__Document section__
►

I like to min-max and speedrun strategy AI. I’ve beaten Star Dynasties in 3 turns with only a little savescumming. But I personally am mostly in the 3rd group. I don’t like boardgamey strategy and I don’t care too much about the often dreaded “complexity”. I want a game that creates an interesting world with surprising emergent events and I want to feel like an archmage or a warlord of a sneaky stabby boy or a grey eminence. I want verisimilitude in the game.

AI designed to create cool stories and AI designed to replicate a human board game player are pretty hard to reconcile. I won’t say no one could figure it out but I sure can’t. Paradox has something of a conflict in their product because of this issue. It has an additional hurdle of historical hardliners as well. Firaxis somewhat avoids this conflict by not marketing their games as what they are not which other companies fail at. Their AI is still a bit shaky, though.

Antifreeze Mechanics
We finally arrive at our ostensible topic. How do we stop snowballing and blobbing? This is almost as fraught as the previous issues. Do we want to? I enjoy a good blob, especially in games designed for it. Well some games probably do want to stop it. Axioms itself restrains snowballing and blobbing through verisimilitude related mechanics. On the intended map size it would be pretty hard to blob in any case because I want to have 40000 provinces. None of my design is focused on snowballing or blobbing directly.

If we did want to reduce it what should we do? Well lots of things have been tried. Both hard and soft caps on expansion and on stability of large territory. Most boardgamey Civ style games use corruption or happiness or bureaucracy or administration or some other word that papers over a pretty simple equation. More simulationist games are similar but not as detailed as Axioms and try to make at least somewhat organic limiters. Paradox games tend to use softer but not simulation based methods like steadily increasing research costs or caps on military units. Some of them have global penalties for expanding like infamy in Victoria 2 or aggressive expansion in EU4.

◄

__Directive A__
According to the post on strategy game AI, how many provinces are wanted for the intended map size of Axioms?
The rows that follow have no connection to the post above.

__Input records__
►

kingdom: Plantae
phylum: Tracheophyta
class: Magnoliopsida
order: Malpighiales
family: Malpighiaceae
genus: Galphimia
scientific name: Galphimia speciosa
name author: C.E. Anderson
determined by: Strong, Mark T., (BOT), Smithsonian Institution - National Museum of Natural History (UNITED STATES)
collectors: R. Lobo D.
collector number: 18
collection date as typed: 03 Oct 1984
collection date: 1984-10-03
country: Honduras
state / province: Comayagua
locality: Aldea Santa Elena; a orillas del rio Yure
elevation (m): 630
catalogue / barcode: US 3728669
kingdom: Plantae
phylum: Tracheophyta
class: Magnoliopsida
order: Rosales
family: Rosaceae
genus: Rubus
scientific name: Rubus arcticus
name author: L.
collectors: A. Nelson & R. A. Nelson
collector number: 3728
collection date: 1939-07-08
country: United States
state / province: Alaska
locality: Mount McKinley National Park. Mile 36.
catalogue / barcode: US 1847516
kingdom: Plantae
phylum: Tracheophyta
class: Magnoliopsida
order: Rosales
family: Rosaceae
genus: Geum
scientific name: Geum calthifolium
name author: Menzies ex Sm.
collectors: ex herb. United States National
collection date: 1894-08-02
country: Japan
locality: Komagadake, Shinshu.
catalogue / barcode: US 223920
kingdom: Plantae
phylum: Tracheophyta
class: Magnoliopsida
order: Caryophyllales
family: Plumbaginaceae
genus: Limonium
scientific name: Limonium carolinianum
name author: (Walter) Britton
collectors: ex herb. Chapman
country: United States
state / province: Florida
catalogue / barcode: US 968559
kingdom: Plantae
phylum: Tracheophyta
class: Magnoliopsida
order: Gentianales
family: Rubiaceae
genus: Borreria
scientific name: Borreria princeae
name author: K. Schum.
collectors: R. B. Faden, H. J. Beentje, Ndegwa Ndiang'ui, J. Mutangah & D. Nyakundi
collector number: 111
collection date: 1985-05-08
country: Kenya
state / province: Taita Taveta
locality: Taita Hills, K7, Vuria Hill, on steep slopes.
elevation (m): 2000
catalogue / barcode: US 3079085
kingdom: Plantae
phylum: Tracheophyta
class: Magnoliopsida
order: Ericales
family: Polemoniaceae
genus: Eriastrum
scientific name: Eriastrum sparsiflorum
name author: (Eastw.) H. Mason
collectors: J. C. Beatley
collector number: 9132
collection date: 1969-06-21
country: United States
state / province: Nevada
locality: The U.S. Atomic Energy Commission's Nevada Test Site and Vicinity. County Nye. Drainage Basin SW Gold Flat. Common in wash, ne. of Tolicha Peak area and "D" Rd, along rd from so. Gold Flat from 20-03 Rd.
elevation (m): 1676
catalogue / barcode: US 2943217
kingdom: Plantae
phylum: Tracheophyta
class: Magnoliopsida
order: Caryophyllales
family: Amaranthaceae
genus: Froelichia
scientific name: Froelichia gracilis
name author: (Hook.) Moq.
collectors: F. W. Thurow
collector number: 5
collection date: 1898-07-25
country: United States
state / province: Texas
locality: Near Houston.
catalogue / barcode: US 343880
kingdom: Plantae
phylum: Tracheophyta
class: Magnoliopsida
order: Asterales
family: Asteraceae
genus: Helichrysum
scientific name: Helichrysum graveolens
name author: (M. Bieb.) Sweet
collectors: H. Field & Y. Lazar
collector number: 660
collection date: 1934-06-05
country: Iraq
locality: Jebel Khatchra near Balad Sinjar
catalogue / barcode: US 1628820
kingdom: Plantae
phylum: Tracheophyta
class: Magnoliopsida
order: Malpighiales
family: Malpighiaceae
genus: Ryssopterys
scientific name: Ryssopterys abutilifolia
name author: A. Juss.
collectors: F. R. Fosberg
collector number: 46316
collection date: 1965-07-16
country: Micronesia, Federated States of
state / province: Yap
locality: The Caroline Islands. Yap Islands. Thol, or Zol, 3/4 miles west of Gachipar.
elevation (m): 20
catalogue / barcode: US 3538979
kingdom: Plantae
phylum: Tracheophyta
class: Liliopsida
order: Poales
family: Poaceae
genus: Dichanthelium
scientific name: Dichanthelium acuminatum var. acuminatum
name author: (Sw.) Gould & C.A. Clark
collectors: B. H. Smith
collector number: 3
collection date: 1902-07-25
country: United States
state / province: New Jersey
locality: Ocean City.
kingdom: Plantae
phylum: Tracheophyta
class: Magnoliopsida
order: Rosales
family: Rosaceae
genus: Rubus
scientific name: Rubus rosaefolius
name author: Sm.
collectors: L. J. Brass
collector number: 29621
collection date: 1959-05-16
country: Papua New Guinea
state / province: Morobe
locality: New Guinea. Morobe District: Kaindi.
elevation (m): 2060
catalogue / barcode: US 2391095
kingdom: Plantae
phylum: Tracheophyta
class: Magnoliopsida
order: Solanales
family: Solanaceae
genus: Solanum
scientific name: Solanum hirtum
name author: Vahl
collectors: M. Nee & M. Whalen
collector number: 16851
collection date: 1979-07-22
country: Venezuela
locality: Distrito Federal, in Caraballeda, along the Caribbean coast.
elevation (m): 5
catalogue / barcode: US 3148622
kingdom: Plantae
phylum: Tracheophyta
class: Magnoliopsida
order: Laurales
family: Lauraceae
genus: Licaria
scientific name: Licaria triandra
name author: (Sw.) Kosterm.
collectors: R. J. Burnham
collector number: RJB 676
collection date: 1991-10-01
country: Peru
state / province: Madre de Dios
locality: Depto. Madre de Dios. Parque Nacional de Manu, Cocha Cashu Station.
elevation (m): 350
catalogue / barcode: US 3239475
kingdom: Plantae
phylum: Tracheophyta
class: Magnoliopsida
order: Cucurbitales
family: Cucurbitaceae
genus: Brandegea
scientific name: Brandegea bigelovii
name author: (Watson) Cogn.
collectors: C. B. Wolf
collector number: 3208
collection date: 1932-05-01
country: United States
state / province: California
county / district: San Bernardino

◄

__Directive B__
In the rows, substitute "nation" for "country" starting at the line that contains "determined by: Strong, Mark" and ending at the line that contains "state / province: Comayagua". Return only those lines.

__Solution A__
40000 provinces.

__Solution B__
determined by: Strong, Mark T., (BOT), Smithsonian Institution - National Museum of Natural History (UNITED STATES)
collectors: R. Lobo D.
collector number: 18
collection date as typed: 03 Oct 1984
collection date: 1984-10-03
nation: Honduras
state / province: Comayagua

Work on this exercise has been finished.